Negar dados sobre aumento dos focos de incêndio na Amazônia não resolverá os graves problemas ambientais
Em agosto do ano passado, depois de o Instituto Nacional de Pesquisas Espaciais (Inpe) revelar aumento de 88% no desmatamento da Amazônia Legal em junho, a solução encontrada pelo presidente Jair Bolsonaro foi exonerar o presidente do órgão, Ricardo Galvão. Além de questionar os dados, classificados como “estranhos”, Bolsonaro insinuou que Galvão poderia estar a serviço de uma ONG.
Tem sido assim. Os dados não agradam? Detonam-se os dados, não os motivos que levaram a eles. A agonia ambiental da Amazônia, traduzida em queimadas, desmatamentos e extração ilegal de recursos naturais, tem chamuscado a imagem do Brasil no exterior. Prejudica o agronegócio e põe em risco acordos comerciais, como o Mercosul — União Europeia, propenso a fazer água. Mas a visão do governo continua embotada pela fumaça.
Em 11 de agosto, ao participar de uma videoconferência com presidentes de países da América do Sul, Bolsonaro disse que “essa história de que a Amazônia arde em fogo é uma mentira”. Atribuiu as críticas ao fato de o Brasil ser uma “potência no agronegócio”.

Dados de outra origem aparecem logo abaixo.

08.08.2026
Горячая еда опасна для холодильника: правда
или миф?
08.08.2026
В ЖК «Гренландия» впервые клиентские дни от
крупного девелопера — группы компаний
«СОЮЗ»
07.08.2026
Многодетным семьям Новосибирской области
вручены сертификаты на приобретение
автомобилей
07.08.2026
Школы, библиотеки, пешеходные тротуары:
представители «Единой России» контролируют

Num discurso alinhado com Bolsonaro, o vice Hamilton Mourão, presidente do Conselho da Amazônia, também tem posto panos quentes no debate. Em 27 de agosto, relativizou os focos de incêndio cada vez mais frequentes, alegando que, dada a extensão territorial, são como “agulha no palheiro”.

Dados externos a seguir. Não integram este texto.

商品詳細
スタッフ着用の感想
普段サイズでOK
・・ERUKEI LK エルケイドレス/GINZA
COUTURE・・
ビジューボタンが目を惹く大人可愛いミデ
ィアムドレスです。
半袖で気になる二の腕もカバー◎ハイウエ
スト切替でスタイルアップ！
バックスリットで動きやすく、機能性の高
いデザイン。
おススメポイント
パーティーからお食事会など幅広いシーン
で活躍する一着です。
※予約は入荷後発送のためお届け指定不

No mais recente desatino, Mourão e o ministro do Meio Ambiente, Ricardo Salles, publicaram nas redes sociais um vídeo produzido por pecuaristas do Pará para dizer que a Amazônia não está em chamas. As imagens apresentam uma floresta onírica, onde não há fogo, motosserras ou mercúrio dos garimpos ilegais. Incluem até um mico-leão-dourado, espécie da Mata Atlântica que vive a milhares de quilômetros.
Longe do universo paralelo do Planalto, a realidade está em combustão. Dados do Inpe revelam que, em agosto, foram registrados 29.307 focos de incêndio na Amazônia, o segundo pior número em dez anos, atrás apenas do recorde batido no mesmo período do ano passado (30.900).
Em vez de questionar os dados sobre desmatamento e queimadas na Amazônia, repetindo o negacionismo de outras áreas como a Saúde, o governo deveria rever sua antipolítica para o Meio Ambiente. Que inclui o desmonte de órgãos de fiscalização, como Ibama e ICMBio; a desqualificação de institutos de competência reconhecida, como o Inpe; a manobra de aproveitar a pandemia para “passar a boiada” sobre normas ambientais; e o indisfarçável afago a madeireiros e garimpeiros ilegais. Pode-se alegar que, pela extensão do bioma, é um problema difícil de resolver. Quando se negam os fatos, aí fica impossível.